Qualitative
/ˈkwɑːlɪteɪtɪv/
質的な、性質に関する、定性的な
源流
量を数えるのではなく、手触り・性質・あり方そのものを見つめるイメージ。
Image
数える世界 + 何であるかを見る視点 = 質を見る
深層理解
Qualitative は、単に「どれだけ多いか」を問うのではなく、どんな性質を持つか、どういう経験・特徴・意味があるかを捉える語です。対になるのは quantitative(量的な)で、こちらは数・割合・統計などの測れるものに焦点を当てます。
この語の核心は、数字では切り取れない本質を扱う点にあります。たとえば研究では、アンケートの自由記述、インタビュー、観察記録などが qualitative data に当たります。そこでは「何人がそう答えたか」より、「なぜそう感じたのか」「どんな文脈でそう見えたのか」が重要になります。

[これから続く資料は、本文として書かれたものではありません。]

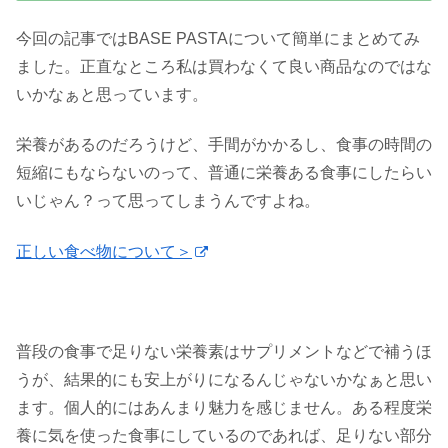
今回の記事ではBASE PASTAについて簡単にまとめてみ
ました。正直なところ私は買わなくて良い商品なのではな
いかなぁと思っています。
栄養があるのだろうけど、手間がかかるし、食事の時間の
短縮にもならないのって、普通に栄養ある食事にしたらい
いじゃん？って思ってしまうんですよね。
正しい食べ物について＞
普段の食事で足りない栄養素はサプリメントなどで補うほ
うが、結果的にも安上がりになるんじゃないかなぁと思い
ます。個人的にはあんまり魅力を感じません。ある程度栄
養に気を使った食事にしているのであれば、足りない部分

日常英語でも、qualitative は「表面的な量より、内側の質を見る」という感覚で使われます。たとえば qualitative improvement は、単なる微増ではなく、質的な飛躍や本質的な向上を指します。つまりこの語は、見える数字の向こうにある構造・体験・価値を評価する言葉です。
語源的には quality(質)と深く結びついており、qualitative は「質に関する」という筋の通った形です。単なる説明語ではなく、世界をどう切り分けるかという認識の方法を示す単語だと考えると、量的な視点との対比が非常に明確になります。